We take up the work of doing better by looking around. If this is the best God can do, God should be ashamed. And if this is not the best God can do, God should be ashamed. Or, letting the way things are work their magic on us, it could be that we have a twisted view of God. Maybe God isn’t who we have always heard it said that God is. You know, Omni-everything, Almighty, All Glorious, etc.
Think of God is that which is with us, within us, as The Will To Good—as that which needs our collaboration and cooperation in bringing The Good forth into physical existence. Think of God as that which needs physical help in actualizing The Good within the sphere of space and time—not from the standpoint of implementing commandments, and laws, and eternal standards of righteousness, but from the standpoint of having the freedom to do what needs to be done in each situation as it arises.

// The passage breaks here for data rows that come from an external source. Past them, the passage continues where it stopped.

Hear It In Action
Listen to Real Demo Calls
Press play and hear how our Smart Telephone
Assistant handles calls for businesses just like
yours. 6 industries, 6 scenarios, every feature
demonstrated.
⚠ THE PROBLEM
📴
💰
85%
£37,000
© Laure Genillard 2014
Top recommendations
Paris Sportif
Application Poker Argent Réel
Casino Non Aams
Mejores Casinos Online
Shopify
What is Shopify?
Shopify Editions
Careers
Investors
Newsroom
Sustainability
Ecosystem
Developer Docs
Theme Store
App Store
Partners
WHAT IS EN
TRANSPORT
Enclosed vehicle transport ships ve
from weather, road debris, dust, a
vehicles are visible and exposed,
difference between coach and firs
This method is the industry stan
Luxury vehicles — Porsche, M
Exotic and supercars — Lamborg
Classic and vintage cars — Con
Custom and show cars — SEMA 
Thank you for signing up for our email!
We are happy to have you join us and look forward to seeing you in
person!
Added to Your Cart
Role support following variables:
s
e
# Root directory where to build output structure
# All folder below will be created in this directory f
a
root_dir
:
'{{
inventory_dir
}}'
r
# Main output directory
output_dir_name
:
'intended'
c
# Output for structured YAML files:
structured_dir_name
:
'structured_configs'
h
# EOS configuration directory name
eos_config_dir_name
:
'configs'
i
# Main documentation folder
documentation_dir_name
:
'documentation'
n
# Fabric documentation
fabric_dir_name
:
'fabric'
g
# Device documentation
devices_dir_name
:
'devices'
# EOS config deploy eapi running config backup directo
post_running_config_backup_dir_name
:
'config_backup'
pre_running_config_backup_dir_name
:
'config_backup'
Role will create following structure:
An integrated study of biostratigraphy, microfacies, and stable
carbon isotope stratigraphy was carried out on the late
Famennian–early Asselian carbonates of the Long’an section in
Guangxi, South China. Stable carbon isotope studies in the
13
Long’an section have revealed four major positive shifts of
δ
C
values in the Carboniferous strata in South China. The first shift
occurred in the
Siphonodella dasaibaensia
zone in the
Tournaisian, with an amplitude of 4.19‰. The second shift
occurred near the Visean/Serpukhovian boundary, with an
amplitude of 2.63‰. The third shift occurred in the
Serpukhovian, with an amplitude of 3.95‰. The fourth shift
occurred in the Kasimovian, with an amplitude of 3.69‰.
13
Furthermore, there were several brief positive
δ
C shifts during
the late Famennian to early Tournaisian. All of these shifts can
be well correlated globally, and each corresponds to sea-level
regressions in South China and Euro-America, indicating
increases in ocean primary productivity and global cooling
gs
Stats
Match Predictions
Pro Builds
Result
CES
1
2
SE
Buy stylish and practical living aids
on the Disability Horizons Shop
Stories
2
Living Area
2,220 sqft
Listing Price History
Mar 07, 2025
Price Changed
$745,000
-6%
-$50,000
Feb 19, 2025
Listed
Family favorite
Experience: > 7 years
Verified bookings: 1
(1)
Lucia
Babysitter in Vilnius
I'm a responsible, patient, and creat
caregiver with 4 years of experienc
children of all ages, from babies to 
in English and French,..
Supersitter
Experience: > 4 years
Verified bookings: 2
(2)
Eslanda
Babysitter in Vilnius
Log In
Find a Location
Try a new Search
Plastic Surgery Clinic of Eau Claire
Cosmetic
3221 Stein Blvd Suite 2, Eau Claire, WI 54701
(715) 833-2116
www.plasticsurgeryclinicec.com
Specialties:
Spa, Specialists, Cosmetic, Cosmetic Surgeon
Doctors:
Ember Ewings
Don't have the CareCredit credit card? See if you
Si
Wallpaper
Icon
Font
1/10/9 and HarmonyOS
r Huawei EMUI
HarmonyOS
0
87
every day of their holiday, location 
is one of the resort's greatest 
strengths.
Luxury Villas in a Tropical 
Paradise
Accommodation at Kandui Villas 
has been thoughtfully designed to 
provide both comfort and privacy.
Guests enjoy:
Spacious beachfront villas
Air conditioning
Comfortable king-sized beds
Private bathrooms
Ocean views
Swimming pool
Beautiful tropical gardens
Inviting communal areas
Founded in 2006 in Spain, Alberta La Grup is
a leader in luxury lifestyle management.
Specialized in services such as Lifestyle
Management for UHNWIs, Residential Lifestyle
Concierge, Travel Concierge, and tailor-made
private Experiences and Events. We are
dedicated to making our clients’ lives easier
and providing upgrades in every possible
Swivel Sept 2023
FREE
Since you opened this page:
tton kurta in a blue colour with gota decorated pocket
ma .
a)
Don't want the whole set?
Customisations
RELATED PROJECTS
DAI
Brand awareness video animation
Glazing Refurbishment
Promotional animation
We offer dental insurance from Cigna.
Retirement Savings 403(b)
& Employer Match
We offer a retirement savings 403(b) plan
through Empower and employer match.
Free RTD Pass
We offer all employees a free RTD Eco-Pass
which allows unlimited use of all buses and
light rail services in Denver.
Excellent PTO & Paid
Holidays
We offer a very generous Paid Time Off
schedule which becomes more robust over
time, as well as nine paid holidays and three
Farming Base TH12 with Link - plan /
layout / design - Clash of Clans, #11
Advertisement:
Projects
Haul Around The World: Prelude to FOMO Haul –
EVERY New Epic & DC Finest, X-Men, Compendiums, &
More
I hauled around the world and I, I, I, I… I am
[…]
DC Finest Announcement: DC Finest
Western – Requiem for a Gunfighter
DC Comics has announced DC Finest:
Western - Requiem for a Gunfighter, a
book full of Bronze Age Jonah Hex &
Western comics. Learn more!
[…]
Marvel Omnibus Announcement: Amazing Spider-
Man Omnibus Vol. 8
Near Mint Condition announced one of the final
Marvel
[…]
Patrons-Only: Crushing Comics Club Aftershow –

Jacob Bronowski said, “If you want to know the truth, you have to live in certain ways.” He meant we have to live truthful lives. The same thing applies to knowing God: If we want to know God, we have to live in certain ways. Specifically, we have to live a godly life—a life that incarnates, expresses, exhibits and brings God forth in the world of normal, apparent, reality—in each situation as it arises.
In order to know God, we have to BE God. In order to be God, we have to be who we are.
As we live in this way—serving the good as it needs to be expressed in each situation as it arises, out of the gifts, art, genius that are ours to bring forth in our life, we are aligning ourselves, not only with The Will To Good, but also with our own secret life—the life that is hidden from even us until we actualize it by living it out in the world. As we bring God forth, we bring ourselves forth. As we bring ourselves forth, we bring God forth. In this comes true for all of us: “The Father and I are one,” and, “If you have seen me, you have seen the Father.”
It has long been held that we accumulate merit, and receive heaven as a reward for our diligence, by cultivating virtue. Integrity has no use of either merit or virtue. When we live to integrate ourselves with ourselves and with that which has always been thought of as God, we have no need of anything on earth or in heaven. When “The Father and I are one,” what else is there to have, or want, or need, or aspire to?